From ghosting to orbiting and submarining, technology keeps elaborating on new ways for people to avoid the emotional labor of breakups. But that only keeps them stuck in anxiety and self-doubt.

I want someone I can talk to, create art with, and bounce ideas off,” Alice, an active member of the New Orleans arts community, told a friend one day. “I want us to be each other’s critic and support. I want somebody I love to dance with, someone I love to touch and be around.”  “That’s a tall order,” the friend replied.

Within days, at a meeting about a new theater project, Alice was introduced to Jonah, who had just moved to town and was looking to join the art scene. That very night, she took him to the closing party of a film festival, the first event of many they attended together. Not long out of a rough divorce, Jonah feared he would fall into a recent pattern of getting quickly obsessed, then putting up walls. “This doesn’t seem to be happening with you,” he confided.

Months later, a potential pregnancy prompted Alice to announce that if it were true, she would have the baby: At 40, she felt it might be her only chance. A pregnancy test proved negative, and when, the next morning, she reached for Jonah, he turned decisively away. Long, wrought emails followed. He wanted to cut the intensity without cutting her out but didn’t know-how.

Then they literally danced into each other at Mardi Gras and were a couple again by morning. But she always felt that he held her off. They broke up again, but he kept reaching out to her online, for advice, for perspective. She felt she was the most important woman in his life.

The gravitational pull of the relationship moved to Alice’s Facebook feed. Jonah tagged her on Game of Thrones updates; he shared articles about theater and social justice and others that tapped private jokes. He “made me feel that everything was all right, that he still needed me,” she recalls. When she tried to break off contact, he boosted the bytes of affection. She curated her own online presence around him. “Everything I posted, I thought, What would he think of this?” she says. “A picture of me looking fabulous, climbing a mountain, on some adventure.” She wanted him to see her moving on—the one thing she wasn’t doing.

Alice and Jonah were lovers for just a few months, but the long half-life of digital attention from a distance—”orbiting,” in today’s parlance—kept her hanging onto the hope of rekindling the romance for four years. She finally blocked him to purge him from her psyche and begin the search for a more palpable relationship.

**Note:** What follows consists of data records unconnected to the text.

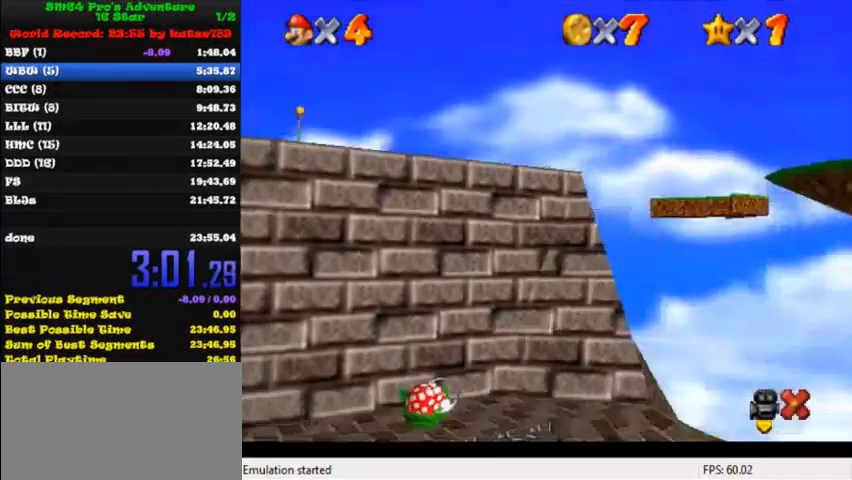
Gameplay with keyboard; each line is a JSON object with the keys held at the frame after it. "events" lists presses ("down") and releases ("up") of "c", "ctrl", "down", "i", "j", "k", "l", "left", "return", "right", "shift", "up", "x" and "y" between this image and that frame as [ms after this image, input, new state], when the widget could be followed in between. No other keys are recorded. Mouse input is not recorded.
{"keys": ["left", "up"], "events": [[200, "up", "down"]]}
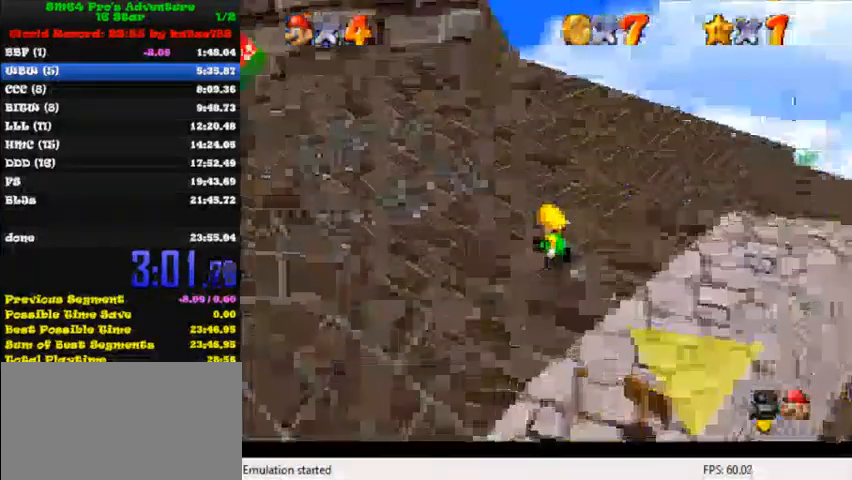
{"keys": ["left", "up"], "events": [[200, "up", "up"], [280, "up", "down"], [320, "shift", "down"], [440, "shift", "up"]]}
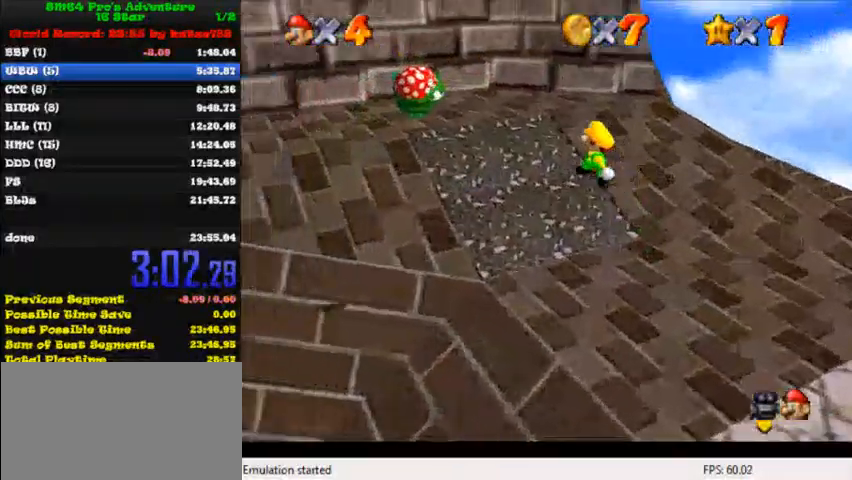
{"keys": ["up"], "events": [[200, "left", "up"]]}
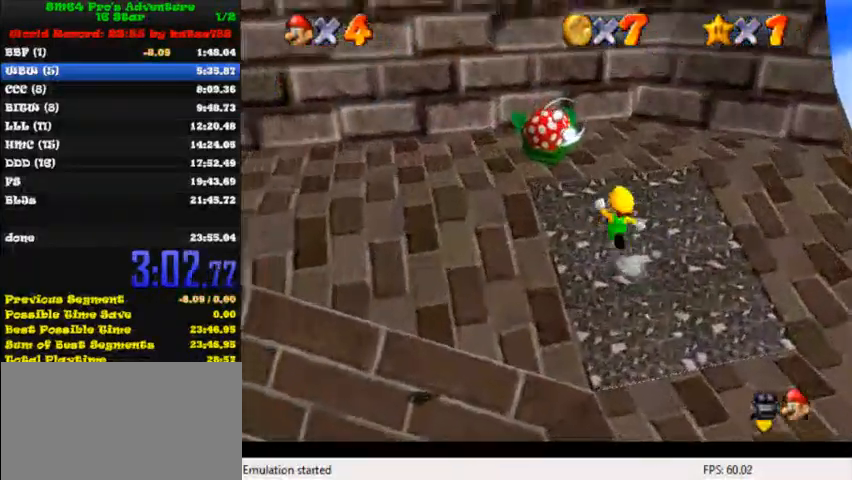
{"keys": ["right", "up"], "events": [[280, "right", "down"]]}
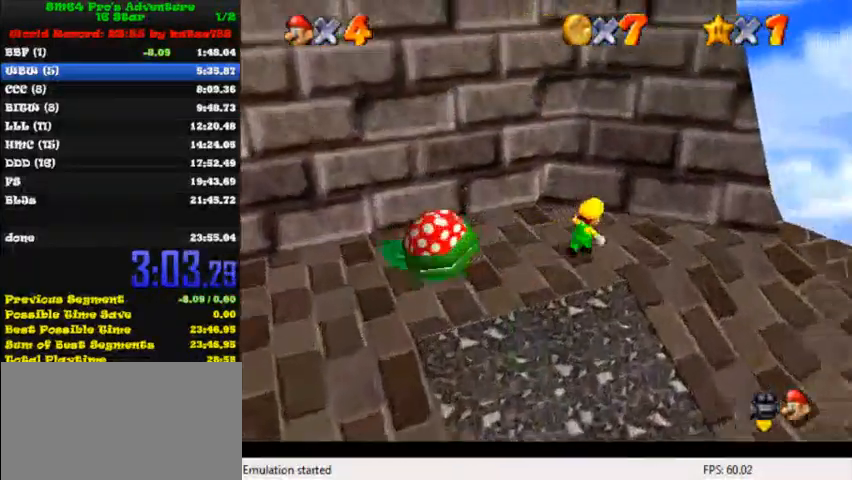
{"keys": ["right", "shift", "up"], "events": [[200, "right", "up"], [360, "shift", "down"], [400, "right", "down"]]}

Alice is scarcely unique. Increasingly, men and women find themselves stuck in a virtual spiderweb of contact, connected by keystroke, with exes lingering electronically, not merely visible through intertwined networks of friends but monitoring their online presence, sending off pale signals through likes and tags on social media posts—but not engaging directly. In this newest iteration of interest, rejection is both more continuous and more amorphous, difficult to define, difficult to get beyond.